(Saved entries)

---------------

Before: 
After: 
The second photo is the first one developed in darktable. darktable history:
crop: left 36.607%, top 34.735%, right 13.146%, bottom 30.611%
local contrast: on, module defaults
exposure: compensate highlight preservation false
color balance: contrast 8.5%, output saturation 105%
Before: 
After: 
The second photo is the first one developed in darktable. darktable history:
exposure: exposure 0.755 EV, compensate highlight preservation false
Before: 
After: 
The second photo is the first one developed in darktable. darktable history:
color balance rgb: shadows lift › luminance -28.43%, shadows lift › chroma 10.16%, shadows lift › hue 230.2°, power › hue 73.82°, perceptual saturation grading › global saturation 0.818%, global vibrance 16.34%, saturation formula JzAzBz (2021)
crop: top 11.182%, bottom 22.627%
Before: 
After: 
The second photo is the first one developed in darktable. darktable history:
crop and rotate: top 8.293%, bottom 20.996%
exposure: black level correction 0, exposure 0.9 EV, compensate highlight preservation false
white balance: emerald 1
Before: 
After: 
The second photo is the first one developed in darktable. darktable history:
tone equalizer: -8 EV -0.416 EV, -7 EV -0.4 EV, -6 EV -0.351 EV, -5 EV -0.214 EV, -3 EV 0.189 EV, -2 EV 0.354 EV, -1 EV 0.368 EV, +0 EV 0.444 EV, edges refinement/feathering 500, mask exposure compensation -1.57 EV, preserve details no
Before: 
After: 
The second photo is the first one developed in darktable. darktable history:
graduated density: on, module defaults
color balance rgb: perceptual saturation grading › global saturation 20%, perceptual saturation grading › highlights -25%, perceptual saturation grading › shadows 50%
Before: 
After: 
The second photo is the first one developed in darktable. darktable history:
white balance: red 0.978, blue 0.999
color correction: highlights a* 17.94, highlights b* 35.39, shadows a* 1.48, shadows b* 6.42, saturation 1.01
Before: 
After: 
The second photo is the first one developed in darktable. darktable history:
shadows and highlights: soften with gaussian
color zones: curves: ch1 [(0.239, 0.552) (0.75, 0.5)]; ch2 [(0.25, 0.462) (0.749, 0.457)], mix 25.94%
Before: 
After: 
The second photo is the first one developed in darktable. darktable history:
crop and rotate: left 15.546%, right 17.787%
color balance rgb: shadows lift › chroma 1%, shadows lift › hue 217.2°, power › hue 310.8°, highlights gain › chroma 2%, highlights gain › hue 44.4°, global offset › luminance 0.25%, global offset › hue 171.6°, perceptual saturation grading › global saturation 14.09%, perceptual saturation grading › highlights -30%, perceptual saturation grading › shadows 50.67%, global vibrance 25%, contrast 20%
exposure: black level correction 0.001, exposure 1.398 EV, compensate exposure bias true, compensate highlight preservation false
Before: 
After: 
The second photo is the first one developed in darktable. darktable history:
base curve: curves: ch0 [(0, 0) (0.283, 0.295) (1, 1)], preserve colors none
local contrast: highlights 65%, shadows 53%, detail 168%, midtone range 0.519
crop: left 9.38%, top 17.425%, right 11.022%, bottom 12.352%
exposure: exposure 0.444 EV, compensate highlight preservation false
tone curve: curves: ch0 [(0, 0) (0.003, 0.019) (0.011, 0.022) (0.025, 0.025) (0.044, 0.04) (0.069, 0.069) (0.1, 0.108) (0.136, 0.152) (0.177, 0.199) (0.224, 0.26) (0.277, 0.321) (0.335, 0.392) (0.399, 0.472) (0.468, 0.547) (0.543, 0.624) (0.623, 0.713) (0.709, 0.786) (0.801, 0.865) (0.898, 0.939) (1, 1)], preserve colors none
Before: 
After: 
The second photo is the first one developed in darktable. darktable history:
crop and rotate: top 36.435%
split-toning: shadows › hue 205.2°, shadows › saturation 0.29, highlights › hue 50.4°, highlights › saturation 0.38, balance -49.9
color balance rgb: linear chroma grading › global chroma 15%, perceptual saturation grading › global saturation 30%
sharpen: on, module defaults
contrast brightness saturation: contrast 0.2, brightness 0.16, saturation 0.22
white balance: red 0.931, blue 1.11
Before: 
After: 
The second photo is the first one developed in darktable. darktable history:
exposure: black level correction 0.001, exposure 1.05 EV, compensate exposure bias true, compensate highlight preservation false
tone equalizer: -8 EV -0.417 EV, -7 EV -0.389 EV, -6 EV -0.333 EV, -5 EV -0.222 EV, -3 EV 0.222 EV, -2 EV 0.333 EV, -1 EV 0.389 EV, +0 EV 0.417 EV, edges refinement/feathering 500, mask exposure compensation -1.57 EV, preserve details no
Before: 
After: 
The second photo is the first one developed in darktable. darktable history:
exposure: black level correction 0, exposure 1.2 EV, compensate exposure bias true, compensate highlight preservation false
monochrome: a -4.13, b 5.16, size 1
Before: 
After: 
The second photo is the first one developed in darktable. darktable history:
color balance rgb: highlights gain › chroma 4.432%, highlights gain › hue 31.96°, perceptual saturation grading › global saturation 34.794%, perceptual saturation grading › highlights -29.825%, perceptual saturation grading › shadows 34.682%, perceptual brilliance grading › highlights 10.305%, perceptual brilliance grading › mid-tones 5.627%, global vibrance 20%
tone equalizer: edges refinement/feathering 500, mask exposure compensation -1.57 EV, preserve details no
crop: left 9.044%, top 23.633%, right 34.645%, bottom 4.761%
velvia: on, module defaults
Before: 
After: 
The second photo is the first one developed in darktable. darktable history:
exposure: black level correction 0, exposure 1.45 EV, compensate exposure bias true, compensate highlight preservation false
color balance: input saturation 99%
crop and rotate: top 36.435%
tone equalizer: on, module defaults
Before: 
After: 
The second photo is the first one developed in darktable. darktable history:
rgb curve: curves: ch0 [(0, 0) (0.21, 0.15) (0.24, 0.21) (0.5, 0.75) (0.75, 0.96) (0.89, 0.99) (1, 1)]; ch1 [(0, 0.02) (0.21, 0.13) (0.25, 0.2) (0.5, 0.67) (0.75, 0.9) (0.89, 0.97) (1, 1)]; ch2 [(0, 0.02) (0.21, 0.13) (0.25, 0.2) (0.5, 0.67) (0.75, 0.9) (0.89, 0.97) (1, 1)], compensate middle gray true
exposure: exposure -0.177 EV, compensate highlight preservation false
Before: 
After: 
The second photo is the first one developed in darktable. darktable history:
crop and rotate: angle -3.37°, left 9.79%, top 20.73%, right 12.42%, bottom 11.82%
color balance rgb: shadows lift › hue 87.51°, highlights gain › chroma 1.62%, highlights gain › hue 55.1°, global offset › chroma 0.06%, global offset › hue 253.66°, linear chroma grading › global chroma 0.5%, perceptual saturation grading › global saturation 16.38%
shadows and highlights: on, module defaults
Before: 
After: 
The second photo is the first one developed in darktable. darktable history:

---------------

**Written request**
Could you copy out the data word for word, from its very beginning through the line containing "exposure: compensate highlight", with that line included?

**In response**
Before: 
After: 
The second photo is the first one developed in darktable. darktable history:
crop: left 36.607%, top 34.735%, right 13.146%, bottom 30.611%
local contrast: on, module defaults
exposure: compensate highlight preservation false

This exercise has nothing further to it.